• DATA SECTION:
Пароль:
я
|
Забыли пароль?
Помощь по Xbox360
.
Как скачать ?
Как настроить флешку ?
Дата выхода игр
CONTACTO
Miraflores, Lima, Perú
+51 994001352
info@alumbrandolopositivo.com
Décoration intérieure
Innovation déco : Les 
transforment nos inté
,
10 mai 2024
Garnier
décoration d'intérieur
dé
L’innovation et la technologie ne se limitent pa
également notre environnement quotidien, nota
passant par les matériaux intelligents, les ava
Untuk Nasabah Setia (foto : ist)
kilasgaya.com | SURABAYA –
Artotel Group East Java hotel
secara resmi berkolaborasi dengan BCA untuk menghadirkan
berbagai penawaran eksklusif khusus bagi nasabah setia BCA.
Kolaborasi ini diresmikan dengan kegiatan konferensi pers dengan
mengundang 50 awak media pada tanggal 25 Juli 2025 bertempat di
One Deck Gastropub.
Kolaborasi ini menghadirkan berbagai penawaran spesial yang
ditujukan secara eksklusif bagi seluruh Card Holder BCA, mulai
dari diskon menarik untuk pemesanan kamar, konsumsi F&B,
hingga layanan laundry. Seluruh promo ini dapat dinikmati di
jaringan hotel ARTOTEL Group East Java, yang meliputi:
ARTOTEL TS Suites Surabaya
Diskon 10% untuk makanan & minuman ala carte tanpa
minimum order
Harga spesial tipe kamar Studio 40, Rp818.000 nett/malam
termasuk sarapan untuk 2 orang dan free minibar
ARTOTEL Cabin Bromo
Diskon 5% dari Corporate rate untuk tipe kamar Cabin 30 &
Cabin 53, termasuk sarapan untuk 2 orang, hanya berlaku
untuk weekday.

• AIM OF THE TASK: Reproduce every line of the listing above verbatim, keeping the original order, spelling, and punctuation.

• RESULT:
Пароль:
я
|
Забыли пароль?
Помощь по Xbox360
.
Как скачать ?
Как настроить флешку ?
Дата выхода игр
CONTACTO
Miraflores, Lima, Perú
+51 994001352
info@alumbrandolopositivo.com
Décoration intérieure
Innovation déco : Les 
transforment nos inté
,
10 mai 2024
Garnier
décoration d'intérieur
dé
L’innovation et la technologie ne se limitent pa
également notre environnement quotidien, nota
passant par les matériaux intelligents, les ava
Untuk Nasabah Setia (foto : ist)
kilasgaya.com | SURABAYA –
Artotel Group East Java hotel
secara resmi berkolaborasi dengan BCA untuk menghadirkan
berbagai penawaran eksklusif khusus bagi nasabah setia BCA.
Kolaborasi ini diresmikan dengan kegiatan konferensi pers dengan
mengundang 50 awak media pada tanggal 25 Juli 2025 bertempat di
One Deck Gastropub.
Kolaborasi ini menghadirkan berbagai penawaran spesial yang
ditujukan secara eksklusif bagi seluruh Card Holder BCA, mulai
dari diskon menarik untuk pemesanan kamar, konsumsi F&B,
hingga layanan laundry. Seluruh promo ini dapat dinikmati di
jaringan hotel ARTOTEL Group East Java, yang meliputi:
ARTOTEL TS Suites Surabaya
Diskon 10% untuk makanan & minuman ala carte tanpa
minimum order
Harga spesial tipe kamar Studio 40, Rp818.000 nett/malam
termasuk sarapan untuk 2 orang dan free minibar
ARTOTEL Cabin Bromo
Diskon 5% dari Corporate rate untuk tipe kamar Cabin 30 &
Cabin 53, termasuk sarapan untuk 2 orang, hanya berlaku
untuk weekday.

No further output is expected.